Markowitz Glen S, Schwimmer Joshua A, Stokes M Barry, Nasr Samih, Seigle Robert L, Valeri Anthony M, D'Agati Vivette D
Department of Pathology, Columbia University,College of Physicians & Surgeons, New York, New York 10032, USA.
Kidney Int. 2003 Oct;64(4):1232-40. doi: 10.1046/j.1523-1755.2003.00218.x.

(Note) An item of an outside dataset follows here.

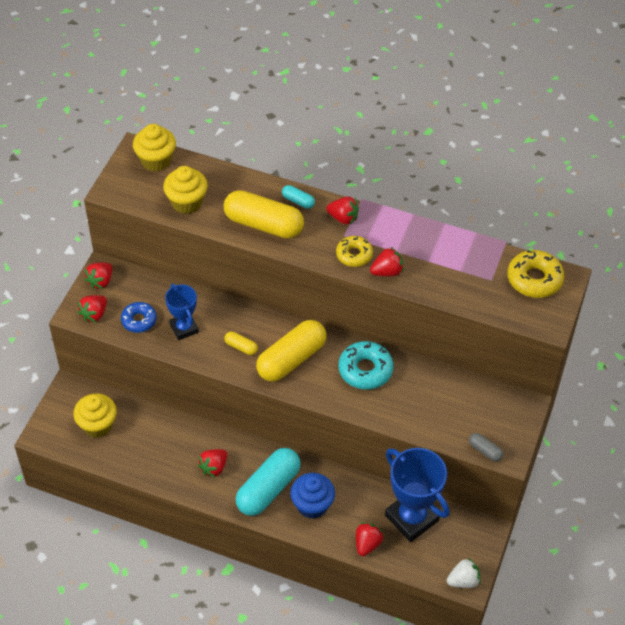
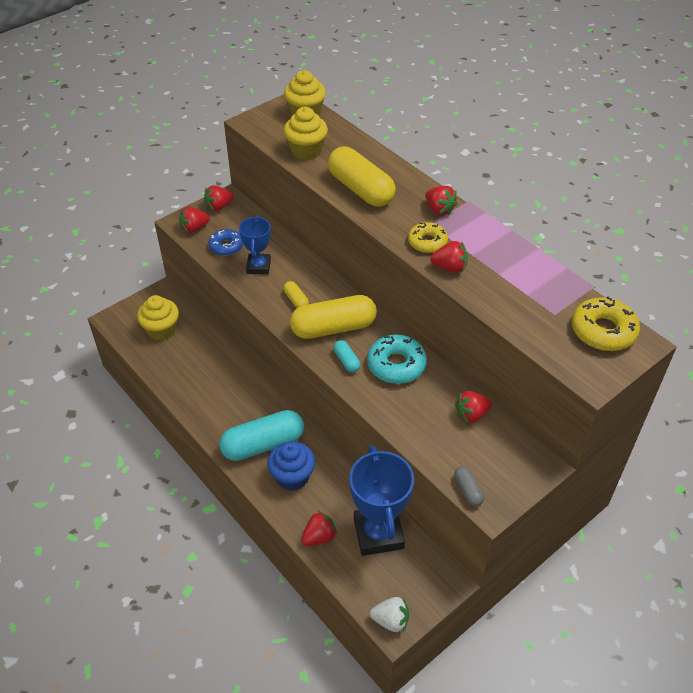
camera: 30 degrees right, 5 degrees down
(214, 467) = (229, 405): red strawberry -> red strawberry (471, 415)
(298, 201) = (406, 182): turquoise capsule -> turquoise capsule (346, 361)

C1q nephropathy is a poorly understood and controversial entity with distinctive immunopathologic features. In order to better define the clinical-pathologic spectrum, we report the largest single-center series.

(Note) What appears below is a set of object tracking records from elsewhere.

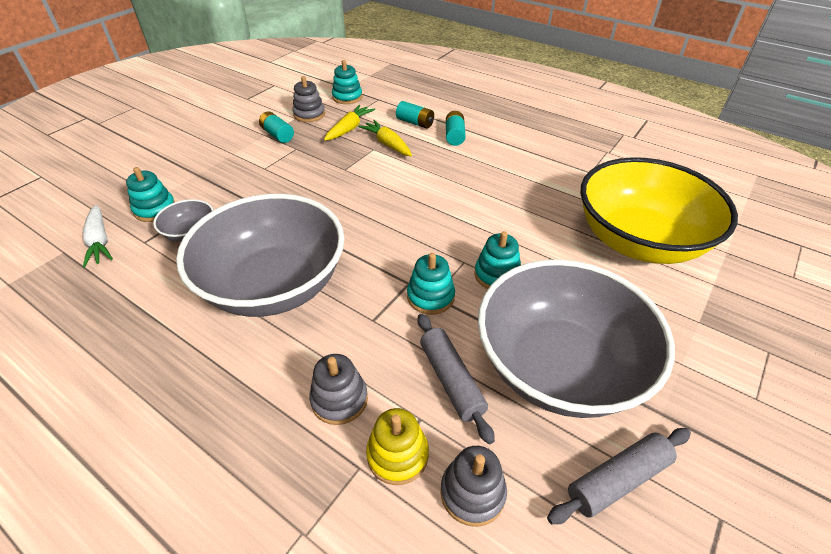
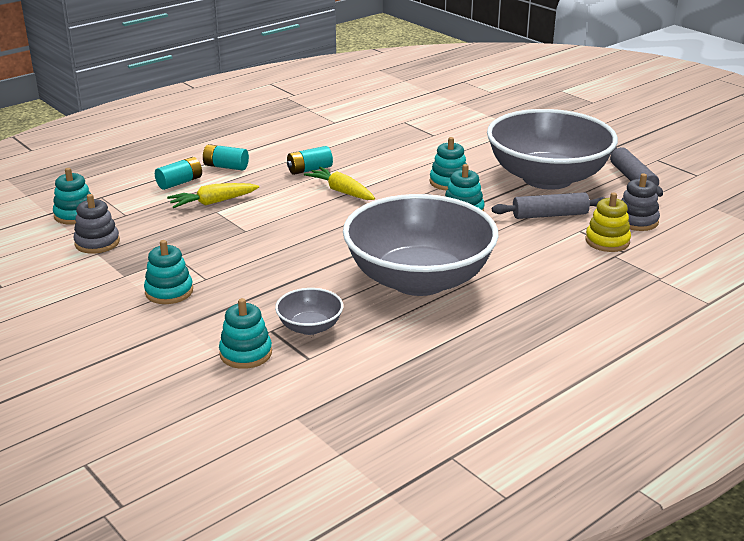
camera: 75 degrees left, 15 degrees down
(100, 242) = (291, 390): white carrot -> none
(243, 157) = (169, 291): none -> turquoise stacking toy
(277, 135) = (132, 267): turquoise battery -> turquoise battery (309, 170)
(339, 399) = (557, 258): grey stacking toy -> none
(349, 129) = (158, 220): yellow carrot -> yellow carrot (341, 191)
(638, 241) = (434, 126): yellow bowl -> none

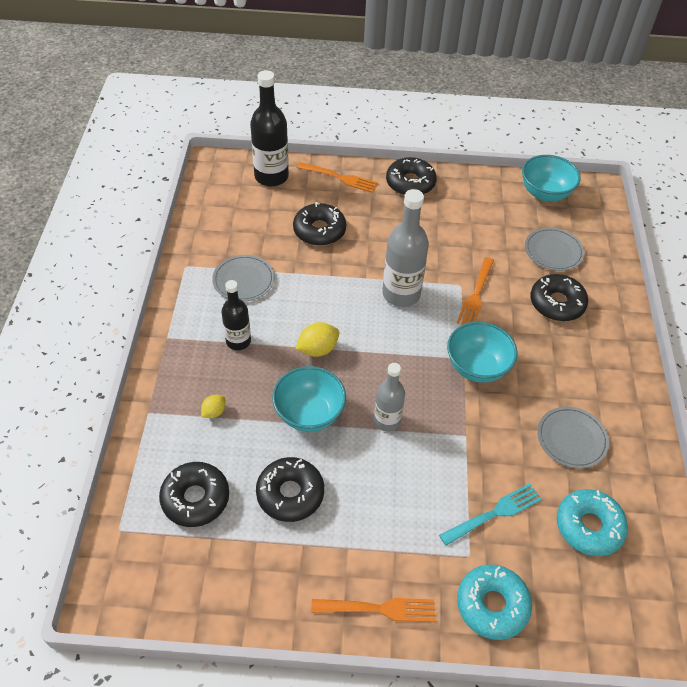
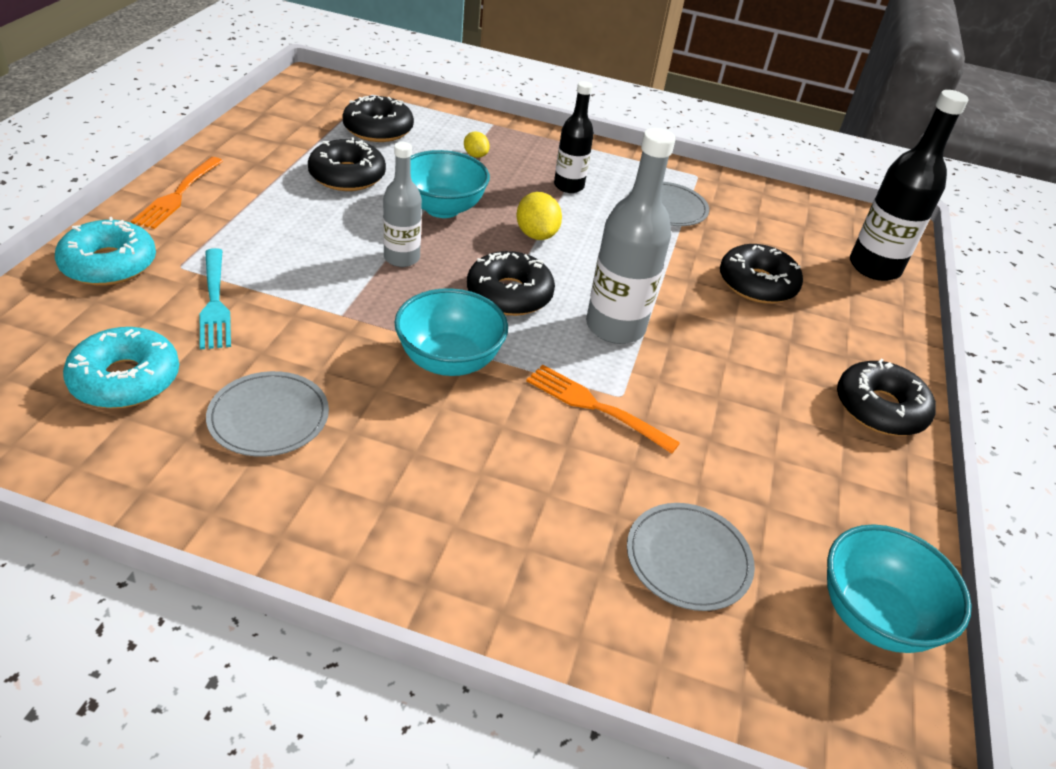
camera: 100 degrees right, 10 degrees down
(339, 178) = (881, 330): orange fork -> none
(556, 303) = (548, 509): black donut -> black donut (509, 294)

Nineteen biopsies with C1q nephropathy were identified from among 8909 native kidney biopsies received from 1994 to 2002 (0.21%). Defining criteria included (1). dominant or co-dominant immunofluorescence staining for C1q, (2). mesangial electron dense deposits, and (3). no clinical or serologic evidence of systemic lupus erythematosus (SLE).
The 19 patients were predominantly African American (73.7%), female (73.7%), young adults and children (range, 3 to 42 years; mean, 24.2 years). Presentation included nephrotic range proteinuria (78.9%), nephrotic syndrome (50%), renal insufficiency (27.8%), and hematuria (22.2%). No patient had hypocomplementemia or evidence of underlying autoimmune or infectious disease. Renal biopsy revealed focal segmental glomerulosclerosis (FSGS) in 17 (including six collapsing and two cellular) and minimal-change disease (MCD) in two. All biopsies displayed co-deposits of immunoglobulin G (IgG), with more variable IgM (84.2%), IgA (31.6%), and C3 (52.6%). Foot process effacement varied from 20% to 100% (mean, 51%). Twelve of 16 patients with available follow-up received immunosuppressive therapy. One patient had complete remission of proteinuria and six had partial remission. Four patients with FSGS pattern had progressive renal insufficiency, including two who reached end-stage renal disease (ESRD). Median time from biopsy to ESRD was 81 months. On multivariate analysis, the best correlate of renal insufficiency at biopsy and at follow-up was the degree of tubular atrophy and interstitial fibrosis (P = 0.0495 and 0.0341, respectively).
C1q nephropathy falls within the clinical-pathologic spectrum of MCD/FSGS. Although further studies are needed to determine the pathomechanism of C1q deposition, we hypothesize that it may be a non-specific marker of increased mesangial trafficking in the setting of glomerular proteinuria.
C1q肾病是一种了解甚少且存在争议的疾病实体,具有独特的免疫病理特征。为了更好地界定其临床病理谱,我们报告了最大的单中心系列研究。
在1994年至2002年接收的8909例肾活检中,确定了19例C1q肾病活检病例(0.21%)。定义标准包括:(1)C1q呈显性或共显性免疫荧光染色;(2)系膜区电子致密沉积物;(3)无系统性红斑狼疮(SLE)的临床或血清学证据。
19例患者以非裔美国人为主(73.7%),女性(73.7%),为年轻人和儿童(年龄范围3至42岁;平均24.2岁)。临床表现包括肾病范围蛋白尿(78.9%)、肾病综合征(50%)、肾功能不全(27.8%)和血尿(22.2%)。无患者有补体低下或潜在自身免疫或感染性疾病的证据。肾活检显示17例为局灶节段性肾小球硬化(FSGS)(包括6例塌陷型和2例细胞型),2例为微小病变肾病(MCD)。所有活检均显示免疫球蛋白G(IgG)共沉积,IgM(84.2%)、IgA(31.6%)和C3(52.6%)的沉积情况变化更大。足突消失率从20%至100%不等(平均51%)。16例有随访资料的患者中,12例接受了免疫抑制治疗。1例患者蛋白尿完全缓解,6例部分缓解。4例FSGS型患者出现进行性肾功能不全,其中2例进展至终末期肾病(ESRD)。从活检到ESRD的中位时间为81个月。多因素分析显示,活检时和随访时肾功能不全的最佳相关因素是肾小管萎缩和间质纤维化程度(分别为P = 0.0495和0.0341)。
C1q肾病属于MCD/FSGS的临床病理谱。虽然需要进一步研究以确定C1q沉积的发病机制,但我们推测它可能是肾小球蛋白尿情况下系膜转运增加的非特异性标志物。